Planungs- und Architektenverbände

Die Bundesingenieurkammer (BIngK) begrüßt die Zusammenarbeit mit Ministerin Hubertz und betont die Bedeutung, das Vertrauen in die Handlungsfähigkeit des Staates bei Infrastruktur und Wohnungsbau zurückzugewinnen. Auch die Bundesarchitektenkammer (BAK) unterstützt die Initiative „Impulse für den Wohnungsbau“ und hebt die Notwendigkeit, Qualität und Baukultur trotz beschleunigter Verfahren nicht zu vernachlässigen.

Umwelt- und Sozialverbände

Die Deutsche Umwelthilfe (DUH) äußert Bedenken hinsichtlich der geplanten Entschlackung von Bauvorschriften und warnt davor, dass Umweltstandards nicht untergraben werden dürften.
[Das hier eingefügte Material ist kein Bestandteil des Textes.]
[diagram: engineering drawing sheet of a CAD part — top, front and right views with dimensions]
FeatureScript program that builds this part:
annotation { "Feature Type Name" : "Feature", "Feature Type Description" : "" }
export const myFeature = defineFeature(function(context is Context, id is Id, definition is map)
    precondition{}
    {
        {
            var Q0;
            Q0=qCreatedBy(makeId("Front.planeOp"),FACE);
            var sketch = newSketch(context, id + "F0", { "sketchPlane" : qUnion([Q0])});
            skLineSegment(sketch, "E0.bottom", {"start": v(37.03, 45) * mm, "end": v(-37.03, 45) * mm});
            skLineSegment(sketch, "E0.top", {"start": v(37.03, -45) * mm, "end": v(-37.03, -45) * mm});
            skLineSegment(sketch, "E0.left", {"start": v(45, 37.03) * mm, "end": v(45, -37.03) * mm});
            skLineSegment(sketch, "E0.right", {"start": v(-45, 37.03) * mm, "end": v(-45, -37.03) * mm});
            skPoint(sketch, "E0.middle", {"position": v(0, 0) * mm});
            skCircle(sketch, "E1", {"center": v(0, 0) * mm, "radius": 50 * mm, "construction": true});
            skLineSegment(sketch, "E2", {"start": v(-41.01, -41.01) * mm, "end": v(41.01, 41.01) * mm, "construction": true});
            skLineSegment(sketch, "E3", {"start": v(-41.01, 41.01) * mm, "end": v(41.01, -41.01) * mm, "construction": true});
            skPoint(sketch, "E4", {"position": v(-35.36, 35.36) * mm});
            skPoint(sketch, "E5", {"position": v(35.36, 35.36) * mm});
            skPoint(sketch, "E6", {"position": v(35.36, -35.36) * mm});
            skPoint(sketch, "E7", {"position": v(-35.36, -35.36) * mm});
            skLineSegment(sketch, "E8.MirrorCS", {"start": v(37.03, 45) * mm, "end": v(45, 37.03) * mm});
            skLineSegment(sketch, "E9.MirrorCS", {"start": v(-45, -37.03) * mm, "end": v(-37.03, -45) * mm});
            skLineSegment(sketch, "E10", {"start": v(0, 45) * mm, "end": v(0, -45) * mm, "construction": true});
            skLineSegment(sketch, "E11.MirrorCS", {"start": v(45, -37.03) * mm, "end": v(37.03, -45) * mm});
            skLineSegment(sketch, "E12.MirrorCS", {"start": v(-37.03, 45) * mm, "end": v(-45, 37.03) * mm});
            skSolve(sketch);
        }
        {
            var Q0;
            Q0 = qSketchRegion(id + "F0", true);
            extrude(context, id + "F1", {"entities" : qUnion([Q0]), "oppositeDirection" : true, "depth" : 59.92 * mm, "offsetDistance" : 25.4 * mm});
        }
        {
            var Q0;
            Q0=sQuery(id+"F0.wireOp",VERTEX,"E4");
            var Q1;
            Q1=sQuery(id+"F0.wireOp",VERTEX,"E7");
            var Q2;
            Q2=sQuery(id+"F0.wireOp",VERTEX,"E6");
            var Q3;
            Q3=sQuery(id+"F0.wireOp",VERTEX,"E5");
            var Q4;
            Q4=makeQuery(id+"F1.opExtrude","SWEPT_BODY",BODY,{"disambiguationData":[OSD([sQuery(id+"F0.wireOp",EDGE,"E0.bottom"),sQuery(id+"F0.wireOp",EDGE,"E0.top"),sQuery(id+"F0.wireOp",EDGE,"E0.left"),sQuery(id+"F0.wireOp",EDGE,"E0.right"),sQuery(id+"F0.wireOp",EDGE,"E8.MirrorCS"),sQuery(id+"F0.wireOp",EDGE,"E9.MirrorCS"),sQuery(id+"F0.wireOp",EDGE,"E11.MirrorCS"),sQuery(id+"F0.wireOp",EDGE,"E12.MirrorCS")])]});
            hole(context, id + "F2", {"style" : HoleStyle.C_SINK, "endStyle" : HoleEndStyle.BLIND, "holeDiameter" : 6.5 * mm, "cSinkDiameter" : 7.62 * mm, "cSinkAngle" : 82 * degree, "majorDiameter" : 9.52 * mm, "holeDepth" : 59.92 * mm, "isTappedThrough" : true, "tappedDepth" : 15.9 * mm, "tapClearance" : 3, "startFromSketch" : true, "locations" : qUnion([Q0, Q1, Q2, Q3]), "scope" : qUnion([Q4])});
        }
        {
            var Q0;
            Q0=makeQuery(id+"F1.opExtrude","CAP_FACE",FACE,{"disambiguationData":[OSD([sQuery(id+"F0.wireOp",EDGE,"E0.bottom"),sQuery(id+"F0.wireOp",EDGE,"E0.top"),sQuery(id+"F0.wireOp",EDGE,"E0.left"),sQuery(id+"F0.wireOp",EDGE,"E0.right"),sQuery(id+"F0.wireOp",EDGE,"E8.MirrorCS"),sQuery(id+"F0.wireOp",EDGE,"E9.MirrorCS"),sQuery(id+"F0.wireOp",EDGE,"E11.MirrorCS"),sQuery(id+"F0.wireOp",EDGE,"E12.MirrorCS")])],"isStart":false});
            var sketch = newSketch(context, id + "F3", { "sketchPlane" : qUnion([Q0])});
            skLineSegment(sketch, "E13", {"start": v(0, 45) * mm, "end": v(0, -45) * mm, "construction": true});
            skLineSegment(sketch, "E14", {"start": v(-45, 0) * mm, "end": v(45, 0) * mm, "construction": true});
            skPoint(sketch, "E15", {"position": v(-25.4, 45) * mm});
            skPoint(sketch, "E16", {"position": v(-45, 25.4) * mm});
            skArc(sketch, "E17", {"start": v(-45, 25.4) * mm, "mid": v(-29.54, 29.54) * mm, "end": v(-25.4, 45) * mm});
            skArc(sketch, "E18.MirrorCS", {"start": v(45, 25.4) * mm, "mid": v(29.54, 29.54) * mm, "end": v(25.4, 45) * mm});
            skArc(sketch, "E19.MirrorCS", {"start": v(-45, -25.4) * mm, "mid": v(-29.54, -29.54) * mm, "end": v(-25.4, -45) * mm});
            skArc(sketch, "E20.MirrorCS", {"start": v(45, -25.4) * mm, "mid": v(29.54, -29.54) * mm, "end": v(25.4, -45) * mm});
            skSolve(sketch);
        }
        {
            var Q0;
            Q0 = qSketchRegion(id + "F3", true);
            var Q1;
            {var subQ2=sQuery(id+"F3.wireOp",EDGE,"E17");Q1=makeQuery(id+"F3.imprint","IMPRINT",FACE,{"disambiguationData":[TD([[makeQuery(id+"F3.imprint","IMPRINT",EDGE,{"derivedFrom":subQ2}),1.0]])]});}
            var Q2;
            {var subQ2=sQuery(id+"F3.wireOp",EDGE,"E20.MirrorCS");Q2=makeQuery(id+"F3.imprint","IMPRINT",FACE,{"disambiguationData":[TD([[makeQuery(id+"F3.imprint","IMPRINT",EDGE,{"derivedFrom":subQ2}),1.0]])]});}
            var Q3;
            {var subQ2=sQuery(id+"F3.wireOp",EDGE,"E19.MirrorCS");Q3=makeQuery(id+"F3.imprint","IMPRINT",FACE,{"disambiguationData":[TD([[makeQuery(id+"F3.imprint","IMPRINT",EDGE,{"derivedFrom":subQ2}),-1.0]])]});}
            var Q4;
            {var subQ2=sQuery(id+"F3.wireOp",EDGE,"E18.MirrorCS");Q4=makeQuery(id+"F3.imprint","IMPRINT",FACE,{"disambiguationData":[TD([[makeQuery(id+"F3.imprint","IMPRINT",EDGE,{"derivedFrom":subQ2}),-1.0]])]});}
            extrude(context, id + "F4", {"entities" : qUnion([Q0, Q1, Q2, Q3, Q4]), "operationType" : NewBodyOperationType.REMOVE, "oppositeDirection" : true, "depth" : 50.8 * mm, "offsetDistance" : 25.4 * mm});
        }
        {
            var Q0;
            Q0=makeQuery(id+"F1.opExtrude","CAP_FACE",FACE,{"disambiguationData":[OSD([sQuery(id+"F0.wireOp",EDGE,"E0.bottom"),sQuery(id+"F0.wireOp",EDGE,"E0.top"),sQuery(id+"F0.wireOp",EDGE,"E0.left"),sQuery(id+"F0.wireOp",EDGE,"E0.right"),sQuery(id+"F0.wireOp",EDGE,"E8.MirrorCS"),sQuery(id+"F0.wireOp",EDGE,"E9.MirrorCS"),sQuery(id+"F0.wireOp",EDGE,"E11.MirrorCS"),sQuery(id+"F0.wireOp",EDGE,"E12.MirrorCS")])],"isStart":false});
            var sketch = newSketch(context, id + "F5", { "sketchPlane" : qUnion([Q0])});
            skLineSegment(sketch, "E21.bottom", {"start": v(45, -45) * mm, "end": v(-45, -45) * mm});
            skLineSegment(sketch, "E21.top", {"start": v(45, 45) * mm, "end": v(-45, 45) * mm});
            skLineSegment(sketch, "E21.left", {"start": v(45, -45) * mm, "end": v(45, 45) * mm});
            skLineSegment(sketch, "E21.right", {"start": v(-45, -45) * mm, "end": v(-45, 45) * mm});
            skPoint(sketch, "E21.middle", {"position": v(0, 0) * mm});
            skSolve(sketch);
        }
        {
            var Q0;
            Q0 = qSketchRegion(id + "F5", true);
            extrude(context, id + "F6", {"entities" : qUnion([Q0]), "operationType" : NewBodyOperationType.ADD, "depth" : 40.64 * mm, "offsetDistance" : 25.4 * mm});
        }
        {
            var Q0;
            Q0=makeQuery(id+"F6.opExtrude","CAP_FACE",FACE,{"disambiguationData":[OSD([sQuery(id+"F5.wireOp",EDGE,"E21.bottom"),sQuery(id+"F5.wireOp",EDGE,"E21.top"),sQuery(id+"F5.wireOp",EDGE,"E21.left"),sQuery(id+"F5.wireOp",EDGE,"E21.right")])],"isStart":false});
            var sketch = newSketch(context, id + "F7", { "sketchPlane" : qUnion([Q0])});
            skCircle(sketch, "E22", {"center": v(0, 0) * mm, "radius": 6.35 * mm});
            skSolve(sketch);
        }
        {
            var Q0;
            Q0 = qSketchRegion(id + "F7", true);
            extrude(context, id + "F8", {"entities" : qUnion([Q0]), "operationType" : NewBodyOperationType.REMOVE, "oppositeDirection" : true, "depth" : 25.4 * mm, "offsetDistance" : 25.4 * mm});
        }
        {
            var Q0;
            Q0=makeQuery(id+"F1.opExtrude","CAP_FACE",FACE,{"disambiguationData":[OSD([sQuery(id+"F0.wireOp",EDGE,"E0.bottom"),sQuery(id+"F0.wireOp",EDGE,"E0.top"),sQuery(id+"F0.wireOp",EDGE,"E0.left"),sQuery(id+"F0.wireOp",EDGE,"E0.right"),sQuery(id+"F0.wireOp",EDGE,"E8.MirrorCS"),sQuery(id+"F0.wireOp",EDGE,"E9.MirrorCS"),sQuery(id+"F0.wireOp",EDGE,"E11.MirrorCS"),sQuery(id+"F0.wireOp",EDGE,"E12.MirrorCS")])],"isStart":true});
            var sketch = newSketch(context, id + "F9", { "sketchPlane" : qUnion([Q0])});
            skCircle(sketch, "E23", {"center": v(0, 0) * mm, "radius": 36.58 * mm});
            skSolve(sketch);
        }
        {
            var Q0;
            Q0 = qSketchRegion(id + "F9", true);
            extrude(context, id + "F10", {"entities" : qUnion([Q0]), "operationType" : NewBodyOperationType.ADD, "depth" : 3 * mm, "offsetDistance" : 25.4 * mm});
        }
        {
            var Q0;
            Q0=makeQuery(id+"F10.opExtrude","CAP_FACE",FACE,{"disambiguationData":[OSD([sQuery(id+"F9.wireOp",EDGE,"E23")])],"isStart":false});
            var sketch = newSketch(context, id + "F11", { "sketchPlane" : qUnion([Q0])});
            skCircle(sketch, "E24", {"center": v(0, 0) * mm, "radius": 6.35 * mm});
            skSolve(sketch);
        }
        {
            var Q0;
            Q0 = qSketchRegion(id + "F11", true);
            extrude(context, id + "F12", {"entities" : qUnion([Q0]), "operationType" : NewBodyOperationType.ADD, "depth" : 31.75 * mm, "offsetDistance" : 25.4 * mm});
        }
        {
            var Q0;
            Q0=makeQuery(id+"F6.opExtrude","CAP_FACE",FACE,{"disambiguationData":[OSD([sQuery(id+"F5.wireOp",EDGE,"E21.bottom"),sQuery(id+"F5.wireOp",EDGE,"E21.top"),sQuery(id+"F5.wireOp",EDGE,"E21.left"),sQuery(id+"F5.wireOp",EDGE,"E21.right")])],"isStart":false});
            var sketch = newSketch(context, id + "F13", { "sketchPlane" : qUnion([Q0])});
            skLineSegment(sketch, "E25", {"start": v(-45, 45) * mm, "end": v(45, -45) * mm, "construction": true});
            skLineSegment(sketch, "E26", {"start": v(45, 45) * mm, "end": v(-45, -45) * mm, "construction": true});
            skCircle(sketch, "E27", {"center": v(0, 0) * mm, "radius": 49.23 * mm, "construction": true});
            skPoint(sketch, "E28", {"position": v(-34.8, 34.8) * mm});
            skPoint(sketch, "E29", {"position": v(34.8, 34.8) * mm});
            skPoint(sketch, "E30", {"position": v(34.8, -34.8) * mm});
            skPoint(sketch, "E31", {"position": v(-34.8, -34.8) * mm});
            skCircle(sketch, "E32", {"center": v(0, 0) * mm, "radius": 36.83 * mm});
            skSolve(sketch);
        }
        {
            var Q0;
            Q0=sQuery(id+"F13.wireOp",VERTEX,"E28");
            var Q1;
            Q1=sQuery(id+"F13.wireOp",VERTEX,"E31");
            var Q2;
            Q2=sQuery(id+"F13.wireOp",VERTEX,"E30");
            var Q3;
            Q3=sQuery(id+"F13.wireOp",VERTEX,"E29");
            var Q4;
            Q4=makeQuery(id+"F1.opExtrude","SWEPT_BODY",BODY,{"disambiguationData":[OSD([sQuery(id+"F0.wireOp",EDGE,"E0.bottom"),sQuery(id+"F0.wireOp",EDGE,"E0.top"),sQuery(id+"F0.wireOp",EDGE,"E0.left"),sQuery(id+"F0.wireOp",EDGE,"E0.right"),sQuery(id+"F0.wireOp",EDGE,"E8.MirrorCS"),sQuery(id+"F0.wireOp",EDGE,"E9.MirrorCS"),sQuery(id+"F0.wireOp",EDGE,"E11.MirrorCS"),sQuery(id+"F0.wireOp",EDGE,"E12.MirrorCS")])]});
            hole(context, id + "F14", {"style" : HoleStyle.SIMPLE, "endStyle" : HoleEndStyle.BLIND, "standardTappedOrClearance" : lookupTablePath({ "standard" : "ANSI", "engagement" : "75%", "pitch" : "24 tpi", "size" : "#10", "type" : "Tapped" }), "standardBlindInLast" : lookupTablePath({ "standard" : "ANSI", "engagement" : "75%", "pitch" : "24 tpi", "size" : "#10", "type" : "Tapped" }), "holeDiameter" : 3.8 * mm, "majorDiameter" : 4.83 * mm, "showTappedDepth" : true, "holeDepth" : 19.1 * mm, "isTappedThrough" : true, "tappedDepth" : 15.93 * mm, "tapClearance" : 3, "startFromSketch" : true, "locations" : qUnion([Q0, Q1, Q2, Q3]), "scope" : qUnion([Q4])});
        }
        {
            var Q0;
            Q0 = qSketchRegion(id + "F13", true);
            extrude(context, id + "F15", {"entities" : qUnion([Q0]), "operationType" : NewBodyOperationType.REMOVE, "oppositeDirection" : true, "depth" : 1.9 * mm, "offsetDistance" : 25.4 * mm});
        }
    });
VdK-Präsidentin Verena Bentele sieht die Betonung auf „einfaches und unbürokratisches Bauen“ schon zulasten der Barrierefreiheit gehen. Sie betont, dass Barrierefreiheit kein „Schnickschnack“, sondern essenziell sei.

Wissenschaft und Baukultur

Die Bundesstiftung Baukultur hebt hervor, dass die geplanten Maßnahmen nur dann erfolgreich sein könnten, wenn sie mit einer hohen Baukultur und nachhaltigen Stadtentwicklung einhergehen. Die Fachzeitschrift DETAIL gibt zu bedenken, dass urbaner Wohnungsbau nicht nur quantitativ, sondern auch qualitativ hochwertig sein müsse, um langfristig erfolgreich zu sein.

Einordnung

Die Riege der “BauministerInnen” – mit Klara Geywitz gab es in der zurückliegenden Legislaturperiode seit langer Zeit wieder ein rein zuständiges Ministerium; davor war das Bauen u.a. im Innenministerium angegliedert – die die Losung ausgegeben haben “bauen, bauen, bauen”, ist ziemlich lang. Das allein reicht offenbar schon lange nicht aus. Die beiden Top-Herausforderungen für die neue Ministerin sind der (soziale) Wohnungsbau und die Planungsmodalitäten für alle Bauwerke – von der Infrastruktur bis zur Zwei-Zimmer-Wohnung.  Hinzu kommt bei der Stadtplanung das Fitwerden der Städte für oder mit dem Klimawandel. Stichworte hier sind Verschattung, Begrünung und ein wirklich wirksames Regenwassermanagement.

Der Umgang mit dem Gebäudebestand ist das A&O. Expertinnen und Experten betonen immer wieder, dass Deutschland fertig gebaut ist. Jetzt heißt es, den Bestand zu pflegen, energetisch zu ertüchtigen und vor allem umzunutzen. Leerstand – insbesondere im gewerblichen Umfeld – nutzt niemandem. Der Umbau spart jede Menge sog. graue Energie (Gebäudeerstellung) und nutzt die schon vorhandenen Ressourcen. Den Neubau kann man vereinfachen (Gebäude-Typ E). Aber ohne den Bestand nicht einfacheren Regeln zu unterwerfen, wird es nicht gehen.